▶ [Work instruction] Copy every line of the entries below without any change, keeping all markup, spacing and German text intact.

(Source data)
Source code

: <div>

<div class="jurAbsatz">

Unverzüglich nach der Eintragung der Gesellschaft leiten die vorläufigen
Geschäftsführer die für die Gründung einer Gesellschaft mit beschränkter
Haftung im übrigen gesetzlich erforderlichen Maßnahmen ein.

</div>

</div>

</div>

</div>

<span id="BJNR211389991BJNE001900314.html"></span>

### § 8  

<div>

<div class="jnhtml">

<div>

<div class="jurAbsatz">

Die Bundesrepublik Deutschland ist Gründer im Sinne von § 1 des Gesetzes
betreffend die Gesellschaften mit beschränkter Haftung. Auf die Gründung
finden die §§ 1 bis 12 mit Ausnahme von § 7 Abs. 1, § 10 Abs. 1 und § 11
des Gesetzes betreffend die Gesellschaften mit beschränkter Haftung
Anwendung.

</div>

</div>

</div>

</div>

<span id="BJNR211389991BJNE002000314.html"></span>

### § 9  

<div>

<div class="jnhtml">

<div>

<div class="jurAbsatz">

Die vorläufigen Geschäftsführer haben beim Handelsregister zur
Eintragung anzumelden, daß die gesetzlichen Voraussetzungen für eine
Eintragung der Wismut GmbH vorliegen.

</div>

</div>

▶ [Answer box]
Source code

: <div>

<div class="jurAbsatz">

Unverzüglich nach der Eintragung der Gesellschaft leiten die vorläufigen
Geschäftsführer die für die Gründung einer Gesellschaft mit beschränkter
Haftung im übrigen gesetzlich erforderlichen Maßnahmen ein.

</div>

</div>

</div>

</div>

<span id="BJNR211389991BJNE001900314.html"></span>

### § 8  

<div>

<div class="jnhtml">

<div>

<div class="jurAbsatz">

Die Bundesrepublik Deutschland ist Gründer im Sinne von § 1 des Gesetzes
betreffend die Gesellschaften mit beschränkter Haftung. Auf die Gründung
finden die §§ 1 bis 12 mit Ausnahme von § 7 Abs. 1, § 10 Abs. 1 und § 11
des Gesetzes betreffend die Gesellschaften mit beschränkter Haftung
Anwendung.

</div>

</div>

</div>

</div>

<span id="BJNR211389991BJNE002000314.html"></span>

### § 9  

<div>

<div class="jnhtml">

<div>

<div class="jurAbsatz">

Die vorläufigen Geschäftsführer haben beim Handelsregister zur
Eintragung anzumelden, daß die gesetzlichen Voraussetzungen für eine
Eintragung der Wismut GmbH vorliegen.

</div>

</div>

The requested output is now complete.